1. Open the Mask Builder: Click the "Mask builder" button in the top-left corner. Click the "Region-SelfCH1" button. Adjust or Manually Select to create the mask with territory.

2. Create the mask with only soma: Click "Region-SelfCH1" button again, and create a mask with only soma.

3. Subtract soma and apply the mask: In the saving panel, select the "Segment region" option and choose "XOR." Click "Apply & back" to perform the XOR operation between the two masks (territory and soma), it will do operations like subtraction. Then it will apply the modified mask to your data.

[eunjoy21]

Hi Xuelong,

Thank you! I will follow your instruction!

[eunjoy21]

Hi Xuelong,

First, I replaced the folder that you recently updated. Then, I created the mask with the territories. Using the same way, I created the another mask with the several somas. I also completed the subtraction step.

However, this is what I got. The soma was not subtracted as expected.

Could you briefly check if I missed something from your instruction?

I always appreciate your prompt response and support!

[XuelongMi]

It looks like your operations are correct, but I'm not sure what went wrong. Did you update the entire folder "src/+ui/+msk"? (Apologies for the confusion in my previous message—I typedthe wrong path.) I modified two files in that folder: one is "addCon_wkflMsk.m", which relates to the GUI and seems to have been updated. The other is "saveMsk.m", which implements the function. Could you double-check if "saveMsk.m" has been updated as well?

See, it will load the first mask, then do XOR operations with other masks. On my end, the function is working properly. If it still doesn't work for you, you might try completely updating the entire AQuA2 repository to see if that resolves the issue.

Additionally, you don't need to run all the steps to verify whether the somas are subtracted. After performing the operations I mentioned, you should be able to see the somas' positions as holes in the mask.

[eunjoy21]

Hi Xuelong,

I only replaced one file that I marked below.

I will replace the entire msk folder and try it again. Thank you!

[eunjoy21]

Hi Xuelong,

I completely updated the entire AQuA2 repository and the issue was resolved. Thank you!

[eunjoy21]

2. In our output features, we only show the propagation features like the figure you show, they represent the degree of variation in four directions.

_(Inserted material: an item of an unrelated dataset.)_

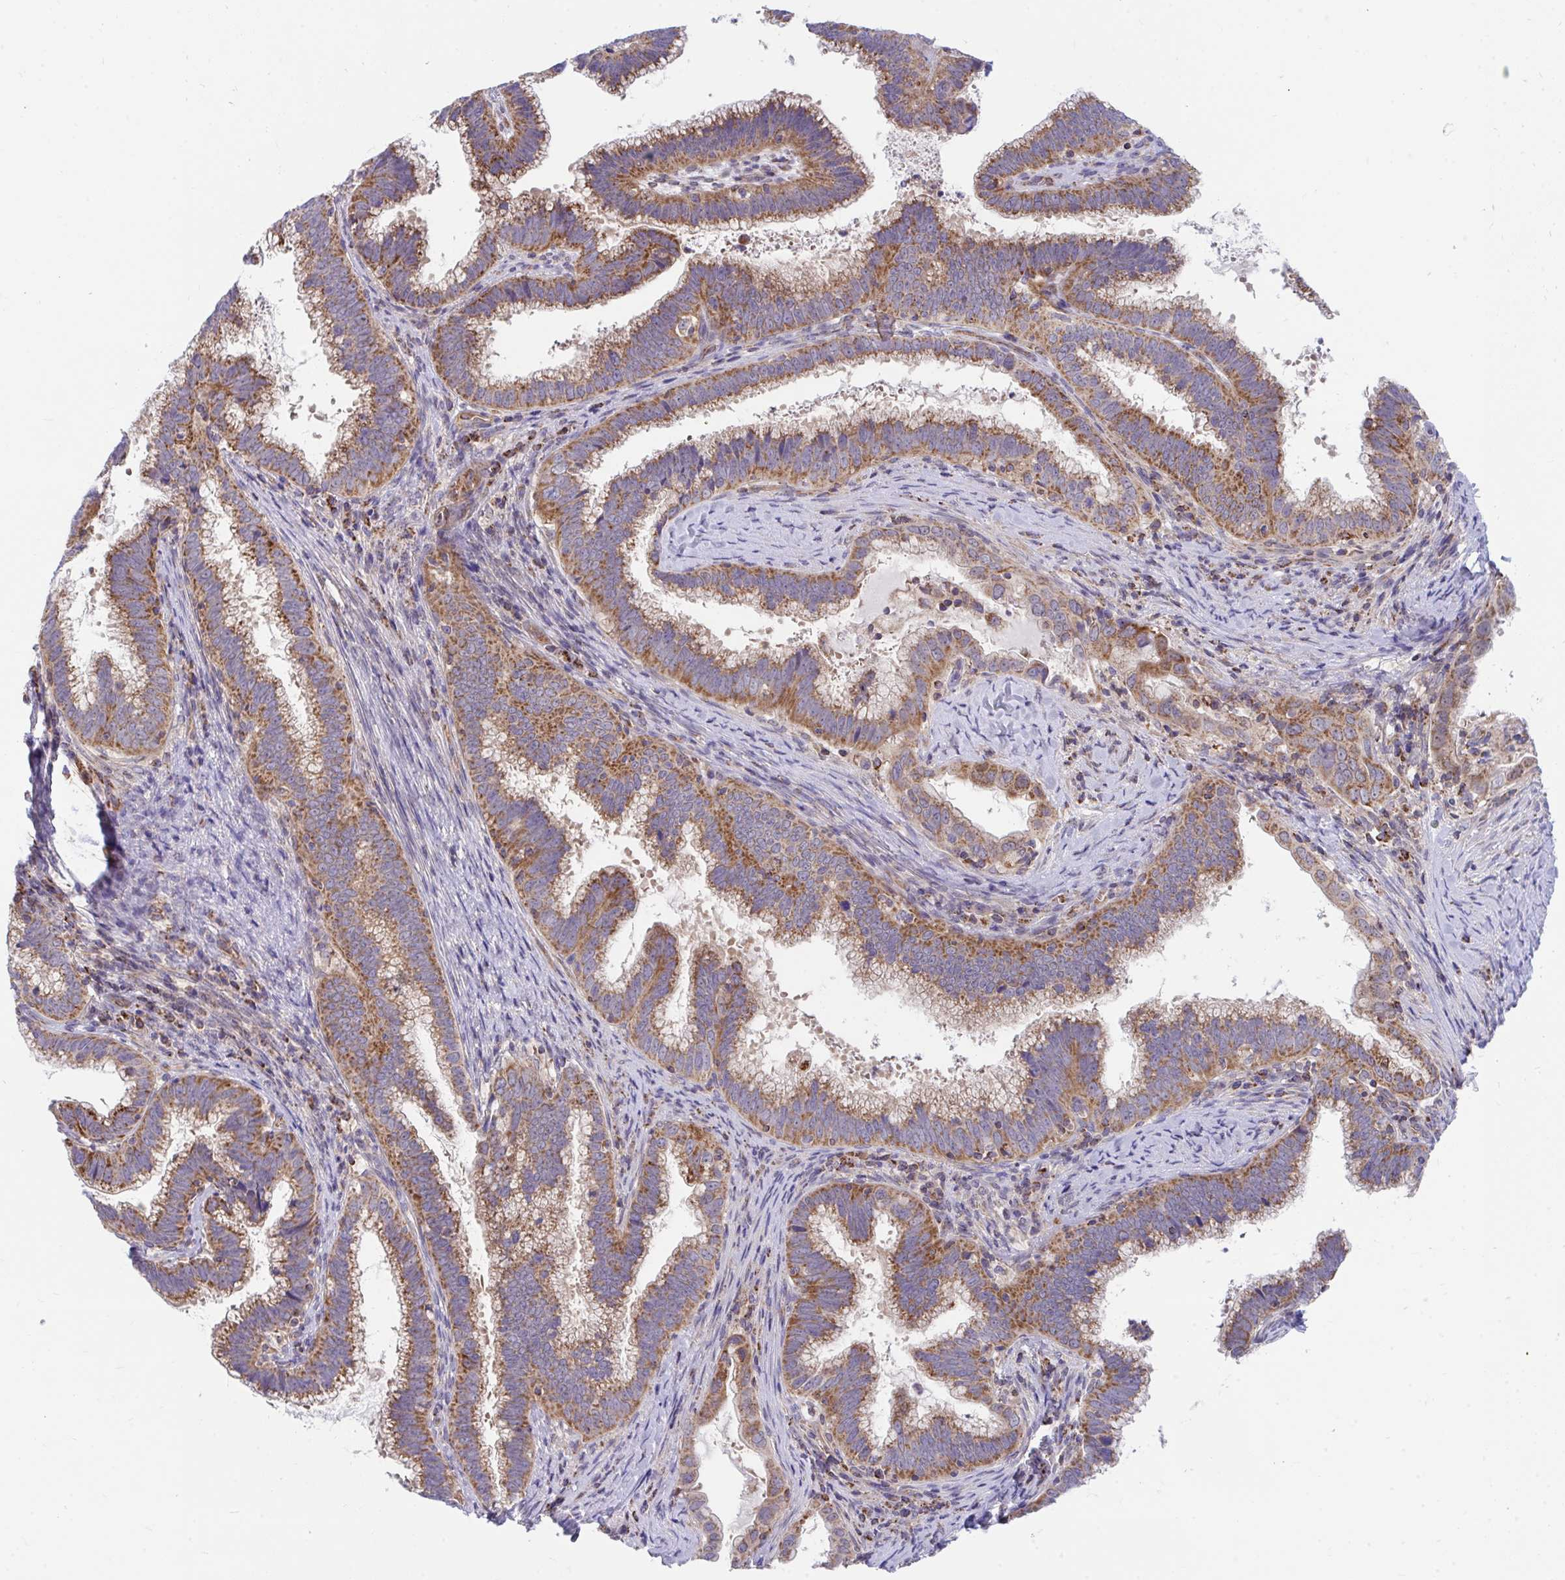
{"staining": {"intensity": "strong", "quantity": ">75%", "location": "cytoplasmic/membranous"}, "tissue": "cervical cancer", "cell_type": "Tumor cells", "image_type": "cancer", "snomed": [{"axis": "morphology", "description": "Adenocarcinoma, NOS"}, {"axis": "topography", "description": "Cervix"}], "caption": "IHC photomicrograph of cervical cancer (adenocarcinoma) stained for a protein (brown), which reveals high levels of strong cytoplasmic/membranous staining in approximately >75% of tumor cells.", "gene": "FHIP1B", "patient": {"sex": "female", "age": 56}}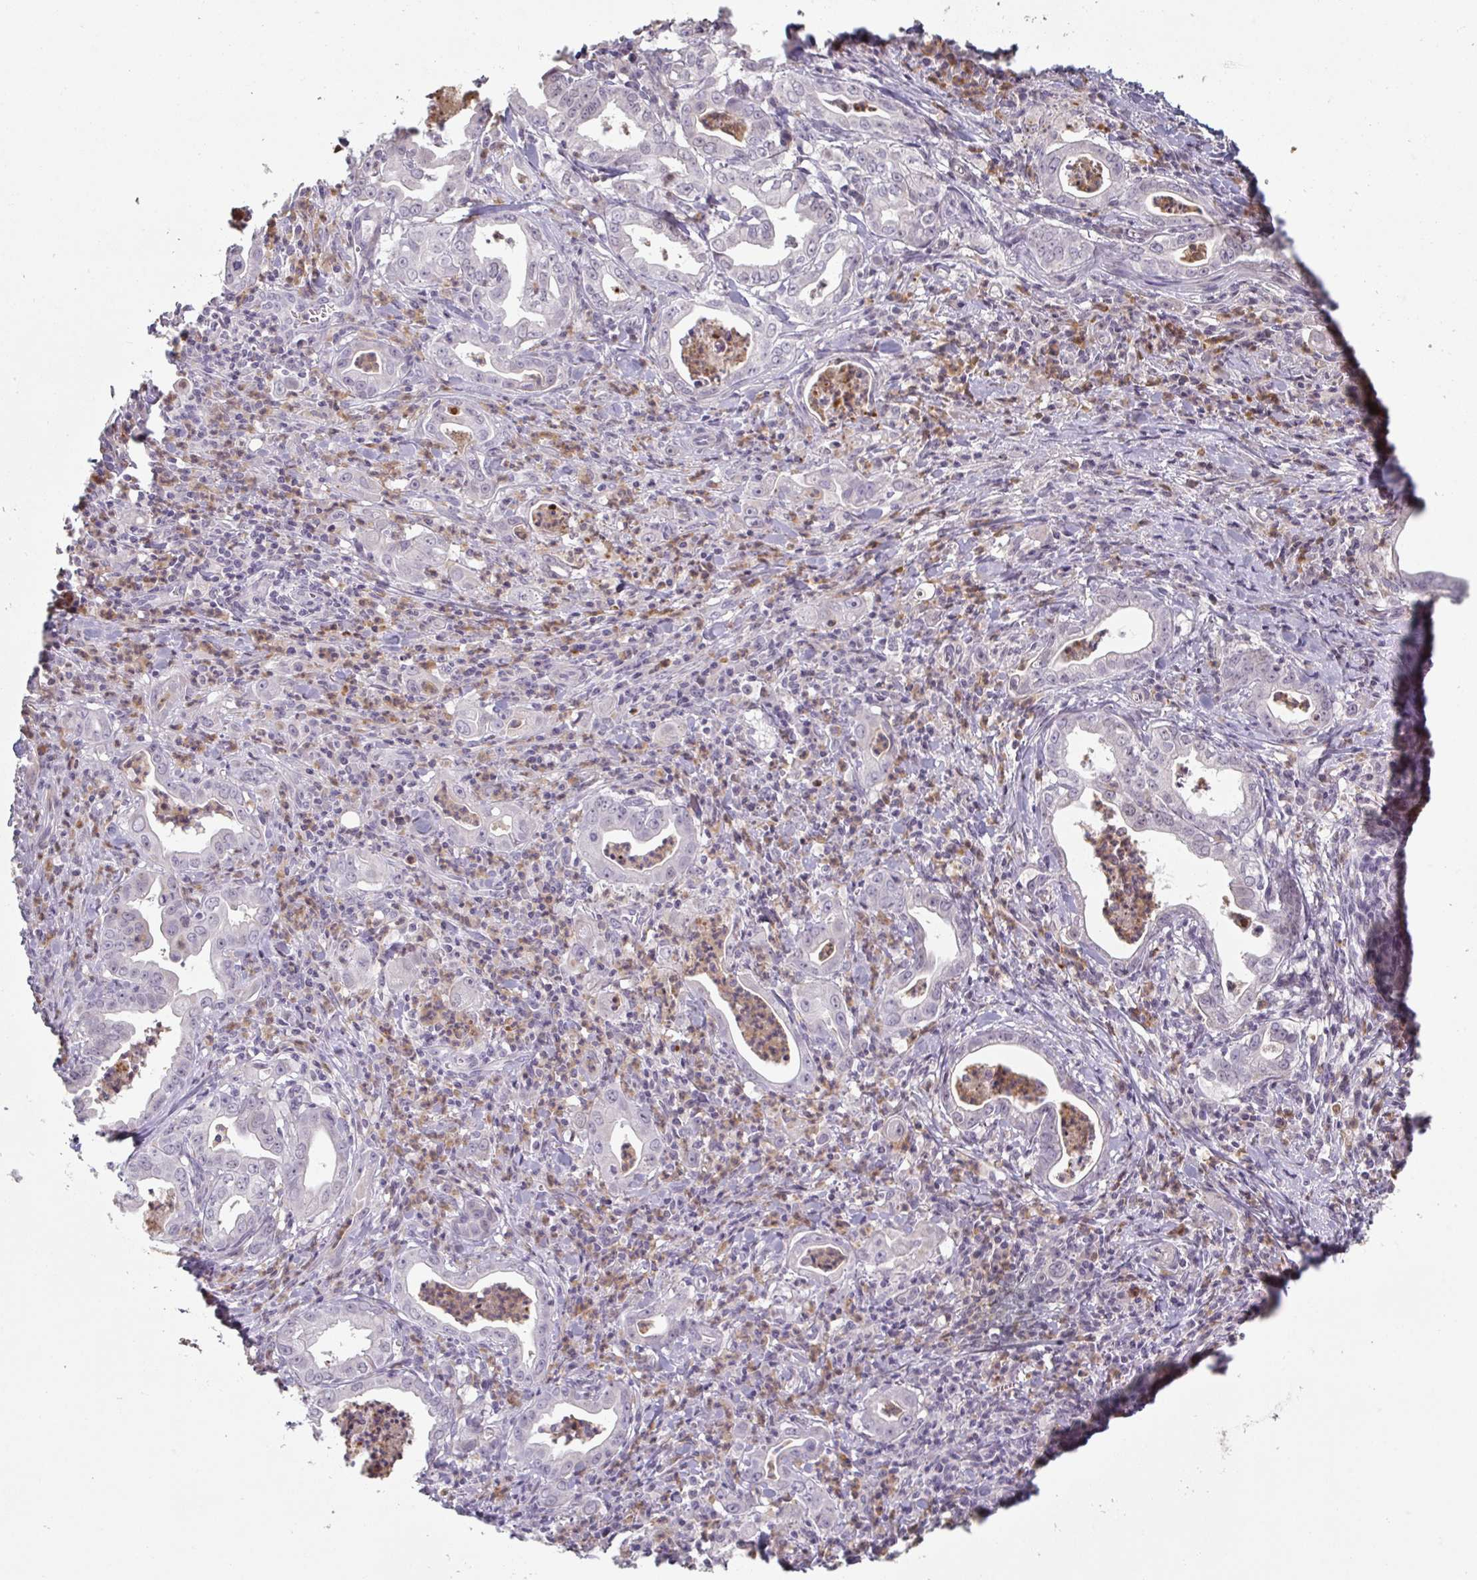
{"staining": {"intensity": "negative", "quantity": "none", "location": "none"}, "tissue": "stomach cancer", "cell_type": "Tumor cells", "image_type": "cancer", "snomed": [{"axis": "morphology", "description": "Adenocarcinoma, NOS"}, {"axis": "topography", "description": "Stomach, upper"}], "caption": "Micrograph shows no significant protein staining in tumor cells of stomach cancer (adenocarcinoma).", "gene": "A1CF", "patient": {"sex": "female", "age": 79}}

To meet your needs, we can calculate a score to represent velocity, similar to measuring the distance between two frames. However, since propagation may change direction, propagation distance may be meaningless.

Hi Xuelong,

I just want to know how I can get the calculated score to represent velocity by reviewing your comments. Could you explain how I cant get the information?

Thank you.

[XuelongMi]

After loading the saved '.mat' file, the speed values are stored as variables in 'res.fts1.propagation.avgPropSpeed' or 'res.fts1.propagation.maxPropSpeed'.

To determine the speed at each time point, we calculate the maximum distance between each pixel on the border at the current time point and its corresponding pixel on the border from the previous time point. The corresponding pixel is defined as the one closest to a given pixel in the previous time point's border. This process is represented mathematically as $max_i min_j dist(pixel_i, pixel_j)$, where i is the index of a pixel on the border of the current time point, and j is the index of a pixel on the border of the previous time point.

[eunjoy21]

Hi,

I have a quick question regarding the circularity (basic). From the documentation, it says that "Closeness to a circle / sphere, 1 is the closest, the larger, the less circular". What I understood is the circularity values range from 0 to 1, and the values close to the 1 means the more circular. However, there are some values more than 1. Could you verify whether what I understood is right?

Thank you.

Best, Eunjoo

[XuelongMi]

You are right. When circularity equals 1, it should indicate a perfect circle (or sphere in 3D).

Circularity is calculated using the area and perimeter measurements. There are two possible reasons that make the values larger than 1. (1) The perimeters are obtained through MATLAB function "regionprops", it could have some approximation. (2) There could be holes inside the region, which could make the perimeter measurement problematic.